McGeachin delivered a taped speech to the America First Political Action Conference on Friday and Greene appeared in person. McGeachin appears to be one of the highest-ranking elected state officials to have ever participated in one of the group’s gatherings.

Video on social media from the Orlando gathering showed attendees cheering for Russian President Vladimir Putin, after he ordered his forces to invade Ukraine.

McGeachin, who is running in Idaho’s gubernatorial campaign, told those gathered in Florida that she needs “freedom fighters all over this country that are willing to stand up and fight” even when that means fighting “amongst our own ranks.”

She said that while serving as acting Idaho governor, she twice issued executive orders involving COVID-19 vaccinations and mask mandates while Republican Gov. Brad Little was out of the state. Little has never issued a statewide mask mandate and fought President Joe Biden’s vaccine requirements.

The America First Political Action Conference that hosted the Orlando event is led by Nick Fuentes, described by the Southern Poverty Law Center as a white nationalist who is attempting to push the Republican Party to the extreme far-right.

McGeachin in a statement on Twitter said she was invited by the America First Political Action Conference to submit a video, “and I took the opportunity to share my views about these vital America First policies.”

She added that the “media wants us to play a guilt-by-association game.”

McGeachin’s chief of staff, Jordan Watters, didn’t respond on Saturday to email and phone messages seeking further comment on McGeachin’s decision to address the gathering.

A group of more moderate Idaho Republicans who are members of a group called Take Back Idaho on Saturday called for McGeachin to resign, saying her speech at the gathering “shows that she is openly courting the most extreme fringes of society.”

Greene, according to various media reports, said she wasn’t aware of Fuentes’ views.

Republican Rep.
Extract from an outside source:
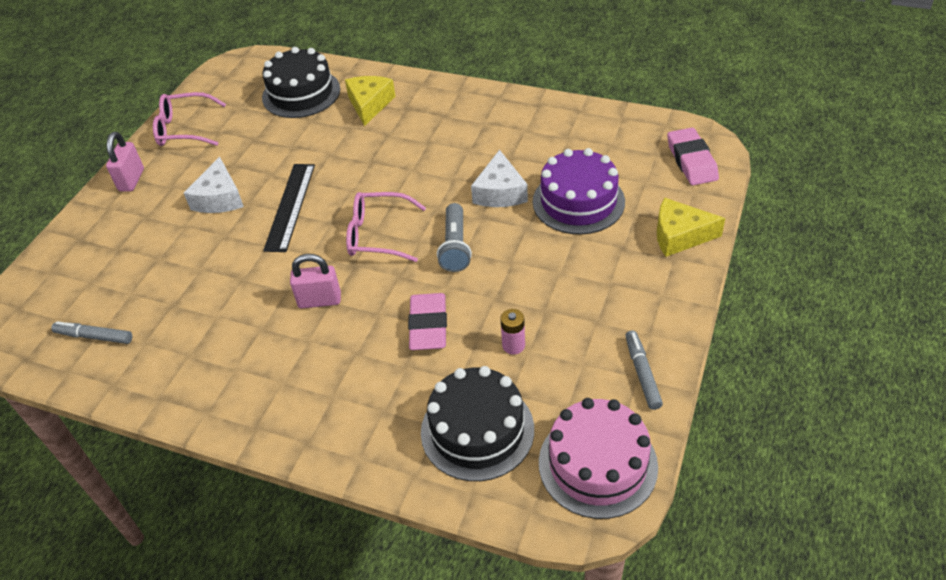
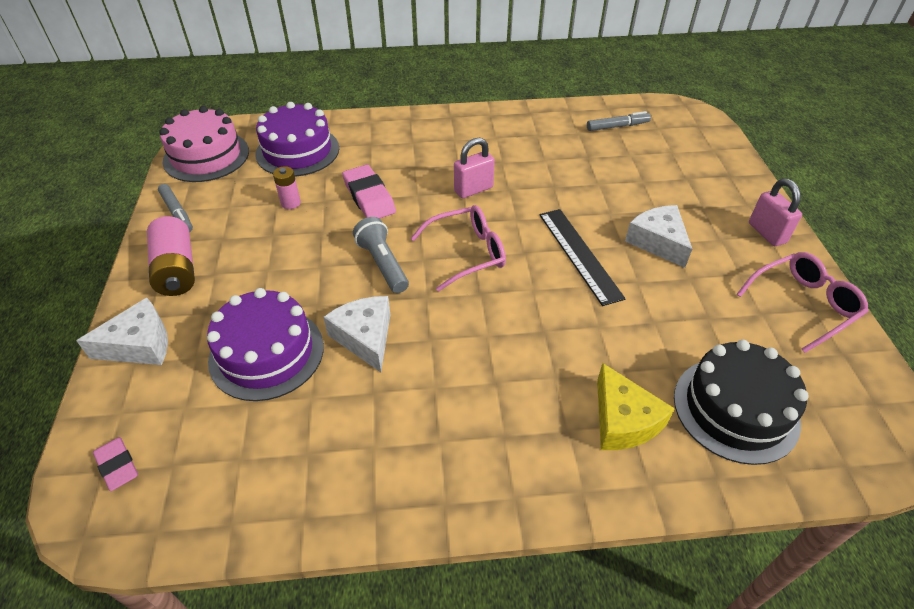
camera: 150 degrees right, 0 degrees up
(477, 430) = (297, 151): black cake -> purple cake
(645, 298) = (177, 269): none -> pink battery
(679, 235) = (140, 345): yellow cheese -> white cheese
(691, 161) = (118, 466): pink eraser -> pink eraser, size x0.62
Liz Cheney of Wyoming took issue with Republicans taking part in what she called a “white supremacist, anti-Semitic, pro-Putin event.”

On Twitter, she also took issue with fellow Republicans remaining silent.
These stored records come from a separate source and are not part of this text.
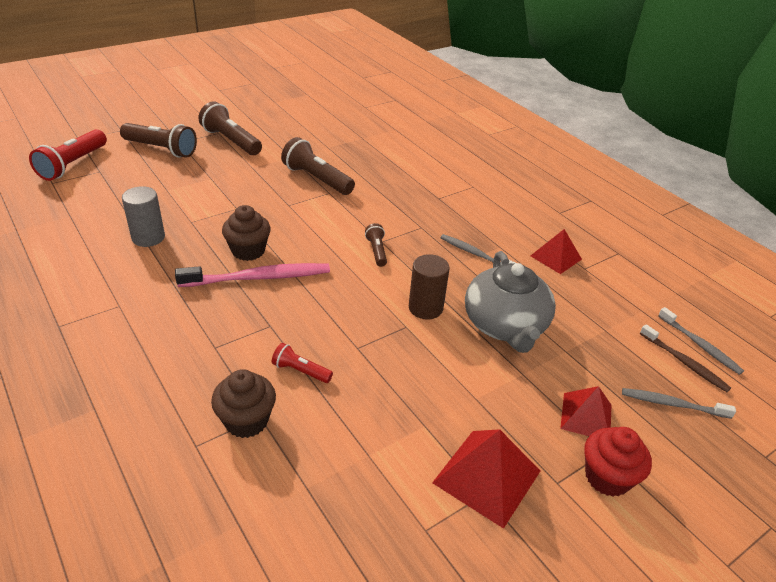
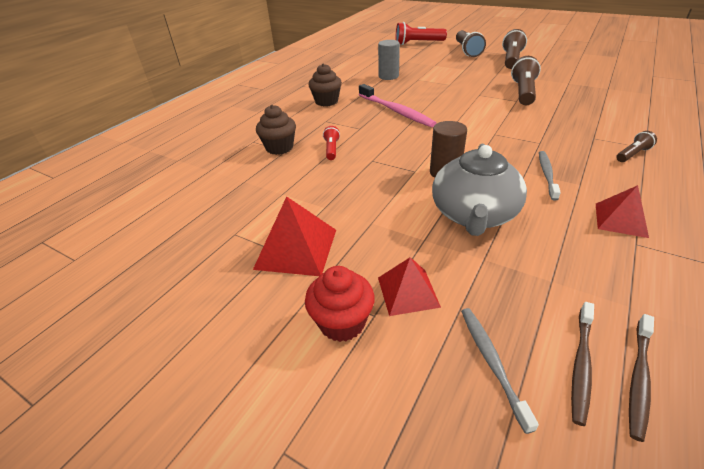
camera: 70 degrees right, 0 degrees up
(248, 251) = (415, 100): brown cupcake -> brown cupcake (326, 101)
(377, 251) = (480, 135): brown flashlight -> brown flashlight (632, 154)
(505, 325) = (473, 215): grey teapot -> grey teapot turned 45 degrees counterclockwise
(700, 345) = (638, 379): grey toothbrush -> brown toothbrush

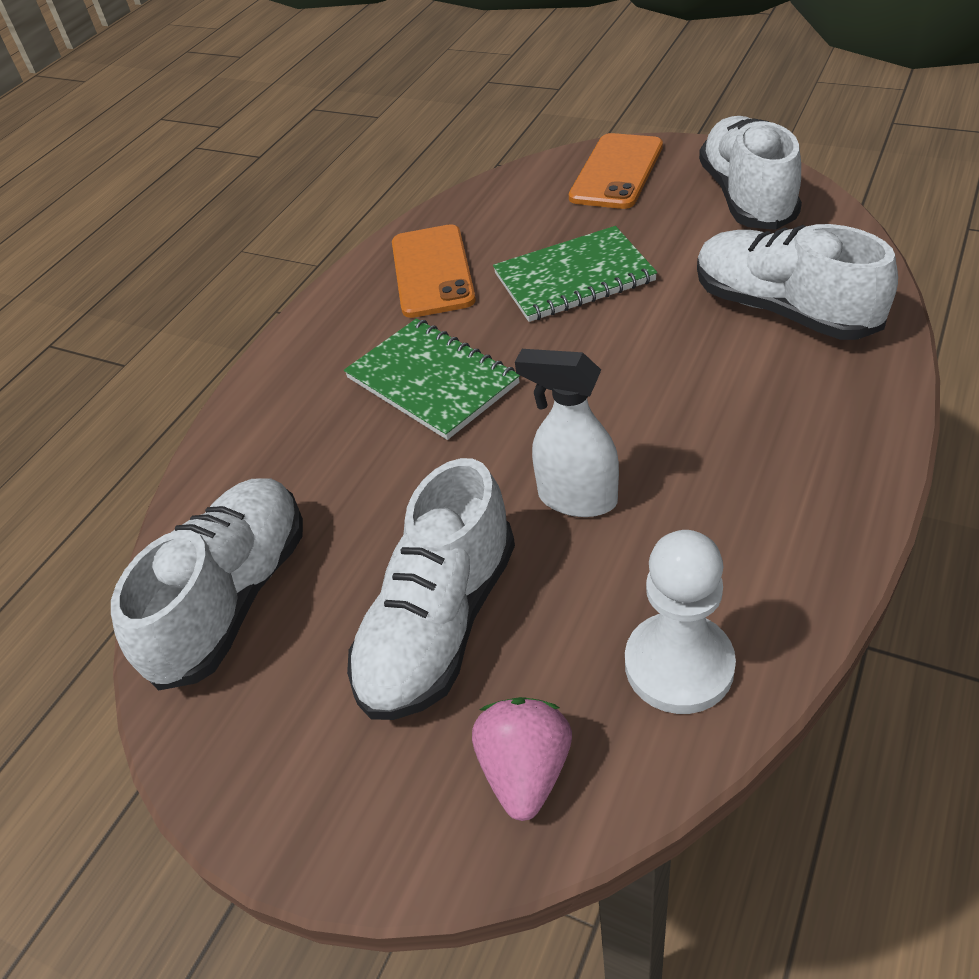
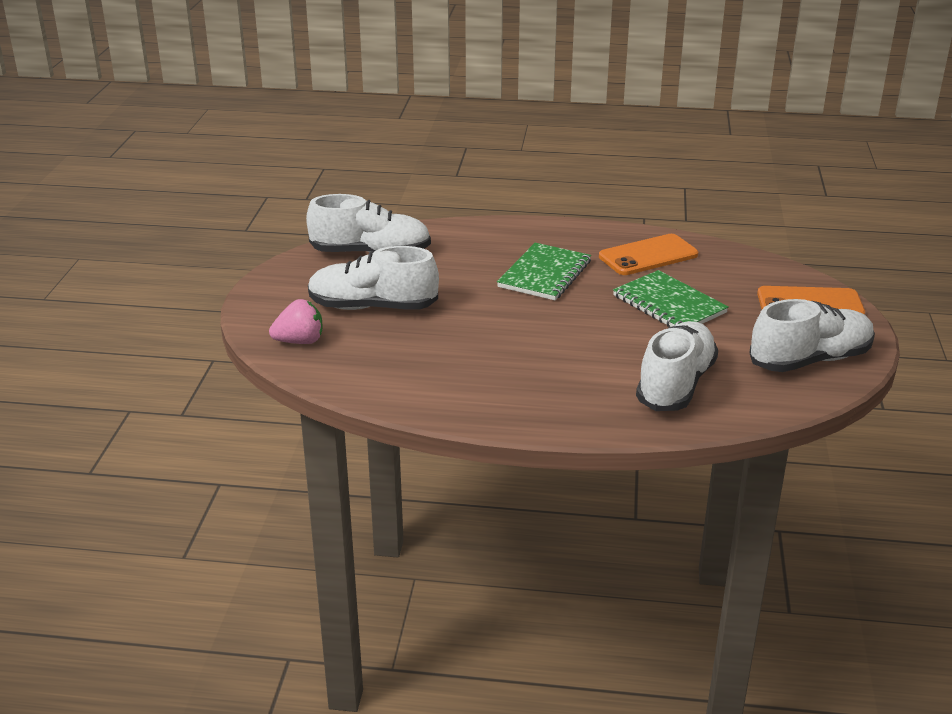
camera: 65 degrees right, 15 degrees down
(576, 498) = (469, 332): white spray bottle -> none
(679, 665) = (368, 374): white pawn -> none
“All Americans should renounce this garbage and reject the Putin wing of the GOP now,” she tweeted.

Cheney has been setting multiple personal fundraising records despite a GOP backlash over her vote to impeach Trump in the Jan. 6, 2021, insurrection at the U.S. Capitol and for her unrelenting public criticism of Trump. Trump backs her Republican opponent in Wyoming’s Republican primary in August.

Trump has endorsed McGeachin for Idaho governor. Little, who often touts the state’s record budget surplus of about $2 billion and significant cuts in state regulations, has not announced he’s running for reelection but is widely expected to do so in the coming weeks.
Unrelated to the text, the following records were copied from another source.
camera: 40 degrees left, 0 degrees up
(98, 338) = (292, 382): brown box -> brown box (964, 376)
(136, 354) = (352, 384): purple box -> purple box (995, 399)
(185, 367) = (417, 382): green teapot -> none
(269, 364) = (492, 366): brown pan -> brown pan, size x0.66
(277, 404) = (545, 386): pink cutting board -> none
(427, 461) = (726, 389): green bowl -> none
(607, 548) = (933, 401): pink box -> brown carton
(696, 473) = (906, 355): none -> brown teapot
Idaho hasn’t had a Democratic governor in decades and the state’s gubernatorial election is typically decided during Idaho’s Republican primary in May because the winner of that contest almost always wins the later general election.

Another well-recognized name in the gubernatorial race, antigovernment activist Ammon Bundy, earlier this month dropped out of the Republican primary to run as an independent.

Bundy attracted international attention when he led a group of armed activists in the 2016 occupation of the Malheur National Wildlife Refuge in Oregon to protest federal control of public lands. He was later acquitted of federal charges in connection with the occupation.